Intentional killings in imperfect self defense
Common Law Test of Provocation
Provocation is not an excuse but it is mitigation
Intentional killings committed in the heat of passion
Reasonable provocation (objective)
Which in fact provoked the defendants to heat of passion (subjective)
From which a reasonable person so provoked would not have cooled off between provocation and killing (objective)
Defendant did not cool off (subjective
Involuntary Manslaughter
Unintentional killings resulting from recklessness not rising to the level of implied malice
Unintentional killings resulting for criminal negligence
Unintentional killings resulting rom or related to the defendants commission of a misdemeanor
Requires a mens rea of recklessness
Felony Murder
Triggering felony + resulting killing = felony murder
Eliminates the requirement that the prosecution prove malice (intent to kill, express or implied) when killings occur in the course of the commission of felonies
Prosecution only needs to prove that the defendant had the mens rea associated with the commission of the underlying felony to support a felony murder conviction
Rationale- Certain crimes are serious and/or dangerous and therefore felonies; by willfully committing such crimes, defendants are deemed to be aware of the risk that someone may be killed as a result of their conduct
First Degree Felony Murder [Proximate Cause]
Criminal liability will adhere only when felon’s acts are sufficiently direct cause of death arising from a specified list of felonies. When the intervening act of another party are supervening or unforeseeable, the necessary causal chain is broken and there is no liability for felony. The transferred intent allows the law to characterize homicide though unintended as an intentional killing. Thus the presence or absence of the requisite mens rea is an issue turning on whether felony is acting in furtherance of crime. It was foreseeable that someone would be shot in shoot out. (People v Hernandez)
First Degree Felony Murder [Agency Theory]

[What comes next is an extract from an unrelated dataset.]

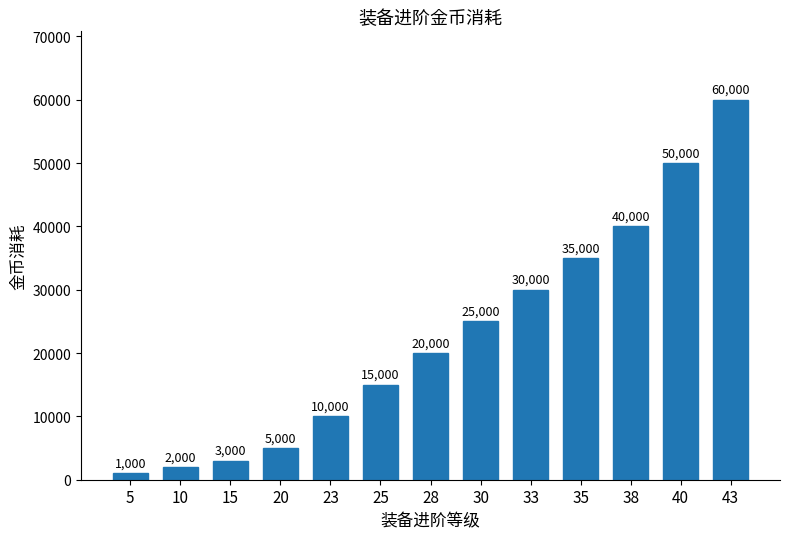

Read the value at 35, to the nearest 10.

35000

Killings by third parties which occur in the court of a felony are not in furtherance of the commission of that felony by the defendants are not covered by the felony rule (State v Sophophone)
Non-Independent Assaultive Felonies Merger Doctrine
If the underlying felony constitutes the means by which the killing is accompanied they merge
If felony is assaultive it merges with homicide and cant be underlying felony for felony murder. Look to elements of the crime not the fact
Second Degree Felony Murder
Any non-assaultive felony satisfying the proximate cause or agency theory.